- [Instructions for the task]:
Omitting the pictures, print every line below exactly as it stands.

- [Data to examine]:

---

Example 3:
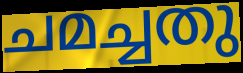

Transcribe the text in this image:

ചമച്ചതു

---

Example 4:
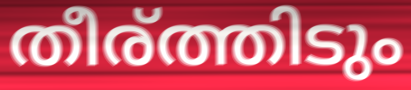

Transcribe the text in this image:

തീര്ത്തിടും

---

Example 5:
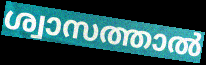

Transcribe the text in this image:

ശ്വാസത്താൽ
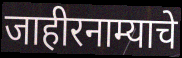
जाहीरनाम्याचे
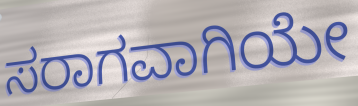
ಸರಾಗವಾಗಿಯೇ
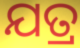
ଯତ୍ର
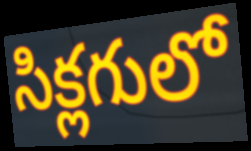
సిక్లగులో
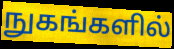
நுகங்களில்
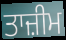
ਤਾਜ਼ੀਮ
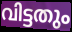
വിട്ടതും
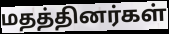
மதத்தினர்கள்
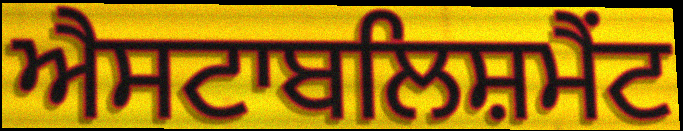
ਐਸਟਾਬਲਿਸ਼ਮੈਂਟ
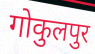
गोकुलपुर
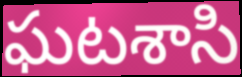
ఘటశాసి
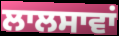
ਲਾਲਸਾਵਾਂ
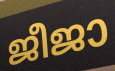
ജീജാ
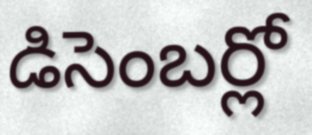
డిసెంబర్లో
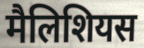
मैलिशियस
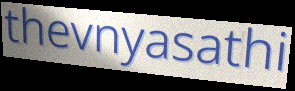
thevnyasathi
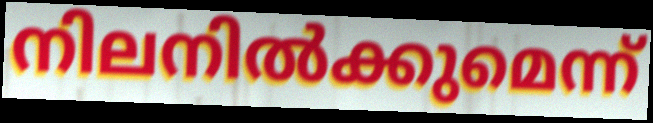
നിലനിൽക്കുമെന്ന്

- [Completed exercise]:
---

Example 3:

Transcribe the text in this image:

ചമച്ചതു

---

Example 4:

Transcribe the text in this image:

തീര്ത്തിടും

---

Example 5:

Transcribe the text in this image:

ശ്വാസത്താൽ
जाहीरनाम्याचे
ಸರಾಗವಾಗಿಯೇ
ଯତ୍ର
సిక్లగులో
நுகங்களில்
ਤਾਜ਼ੀਮ
വിട്ടതും
மதத்தினர்கள்
ਐਸਟਾਬਲਿਸ਼ਮੈਂਟ
गोकुलपुर
ఘటశాసి
ਲਾਲਸਾਵਾਂ
ജീജാ
డిసెంబర్లో
मैलिशियस
thevnyasathi
നിലനിൽക്കുമെന്ന്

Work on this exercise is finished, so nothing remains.